Pictures are to be left out, and only the lines from the one containing "nose: (259, 111)" through the last line of the data are to be returned exactly.

======== The input

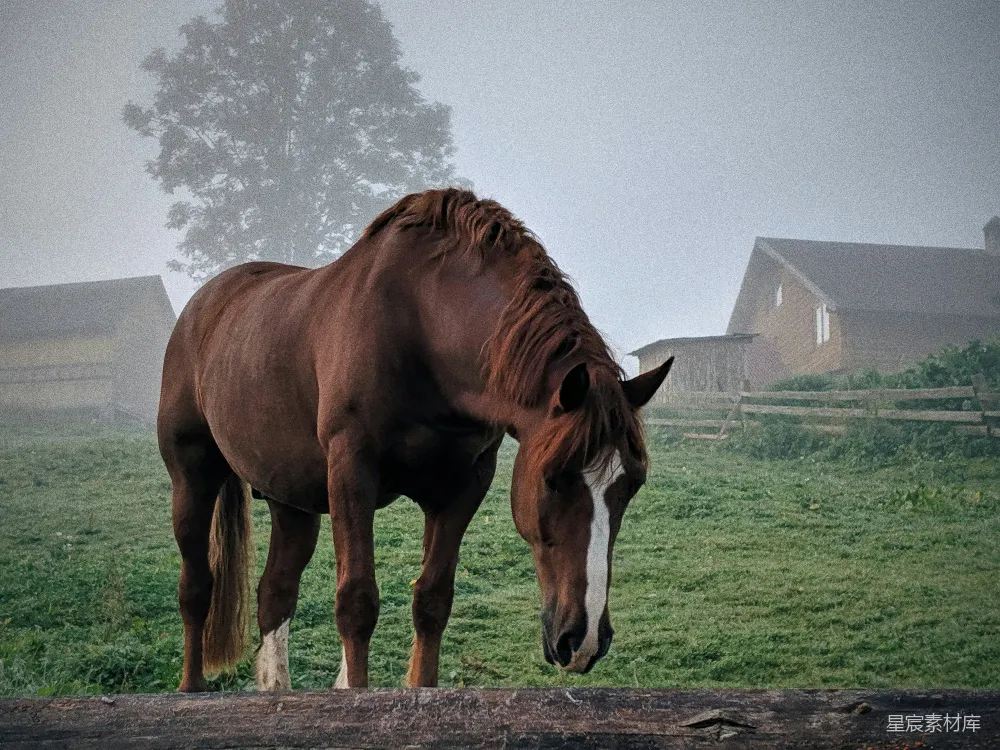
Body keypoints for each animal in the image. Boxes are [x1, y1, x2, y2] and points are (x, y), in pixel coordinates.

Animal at [157, 188, 673, 691]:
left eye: (632, 485)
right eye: (554, 478)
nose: (583, 641)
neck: (422, 326)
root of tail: (206, 302)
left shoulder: (463, 486)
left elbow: (432, 601)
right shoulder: (352, 473)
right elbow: (357, 604)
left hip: (291, 499)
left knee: (275, 593)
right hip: (193, 477)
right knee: (196, 587)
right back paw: (191, 688)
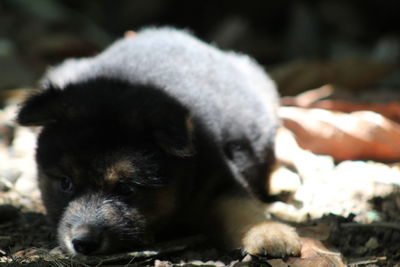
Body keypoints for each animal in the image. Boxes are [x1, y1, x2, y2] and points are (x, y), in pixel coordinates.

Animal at [17, 27, 302, 258]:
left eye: (126, 189)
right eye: (65, 183)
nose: (83, 243)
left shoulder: (219, 179)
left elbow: (241, 207)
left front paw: (270, 234)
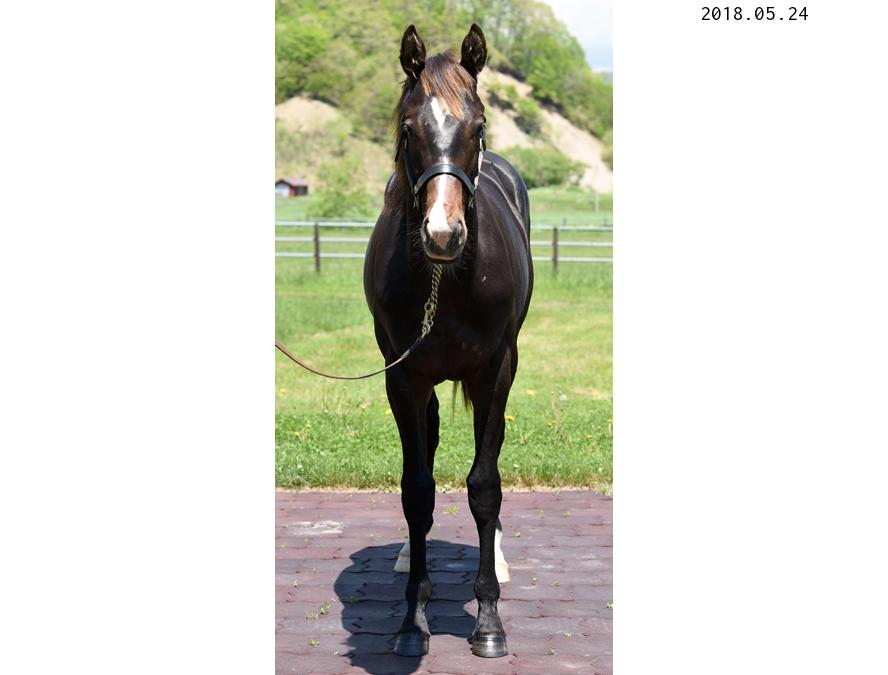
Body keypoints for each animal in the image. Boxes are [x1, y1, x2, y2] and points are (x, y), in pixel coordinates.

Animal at [363, 24, 533, 658]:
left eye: (477, 126)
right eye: (409, 128)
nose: (442, 233)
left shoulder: (494, 374)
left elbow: (485, 486)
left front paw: (488, 620)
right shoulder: (403, 376)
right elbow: (417, 489)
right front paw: (414, 619)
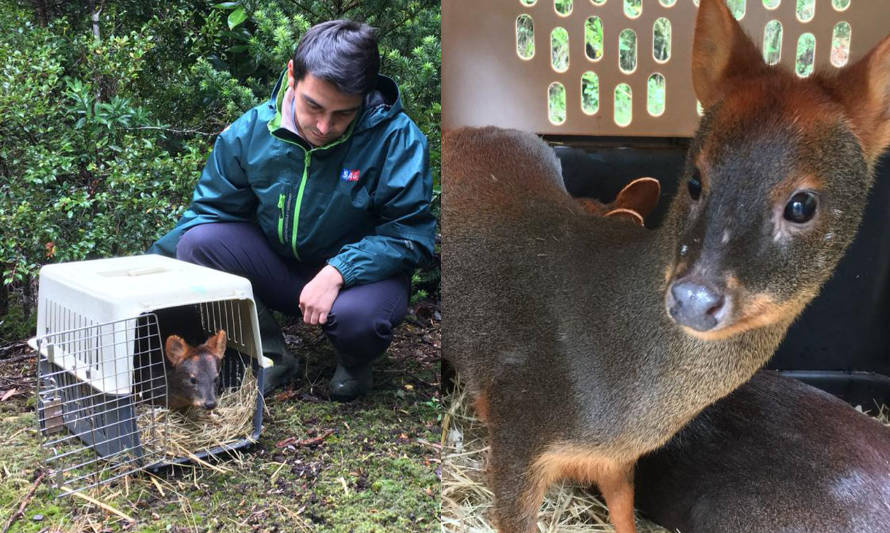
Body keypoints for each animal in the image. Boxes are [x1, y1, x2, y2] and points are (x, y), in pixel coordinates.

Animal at [444, 0, 890, 528]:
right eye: (694, 180)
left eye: (802, 205)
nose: (693, 297)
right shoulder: (517, 431)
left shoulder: (617, 460)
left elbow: (624, 515)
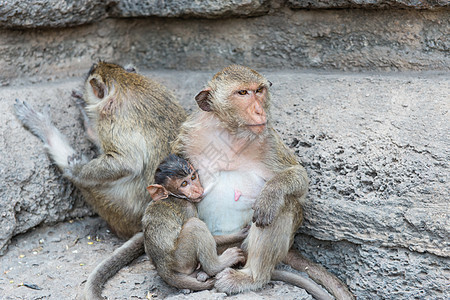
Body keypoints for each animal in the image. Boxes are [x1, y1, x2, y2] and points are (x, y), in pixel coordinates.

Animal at [13, 61, 186, 300]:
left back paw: (52, 139)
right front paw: (86, 118)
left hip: (115, 209)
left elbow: (126, 162)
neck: (123, 81)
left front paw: (77, 168)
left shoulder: (110, 117)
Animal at [143, 154, 246, 290]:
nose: (198, 190)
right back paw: (216, 265)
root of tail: (163, 268)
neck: (172, 196)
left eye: (193, 177)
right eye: (184, 183)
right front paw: (237, 235)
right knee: (194, 225)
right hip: (182, 258)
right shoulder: (189, 208)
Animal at [172, 65, 356, 300]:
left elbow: (299, 178)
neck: (232, 133)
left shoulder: (269, 139)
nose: (259, 111)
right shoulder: (187, 136)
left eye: (259, 90)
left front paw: (271, 194)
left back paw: (251, 277)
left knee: (283, 206)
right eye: (242, 93)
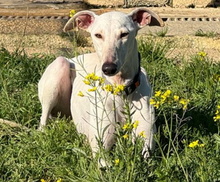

================

■ **Your solution**:
nose: (259, 111)
right shoulder: (187, 136)
left eye: (259, 90)
left front paw: (271, 194)
left back paw: (251, 277)
left knee: (283, 206)
right eye: (242, 93)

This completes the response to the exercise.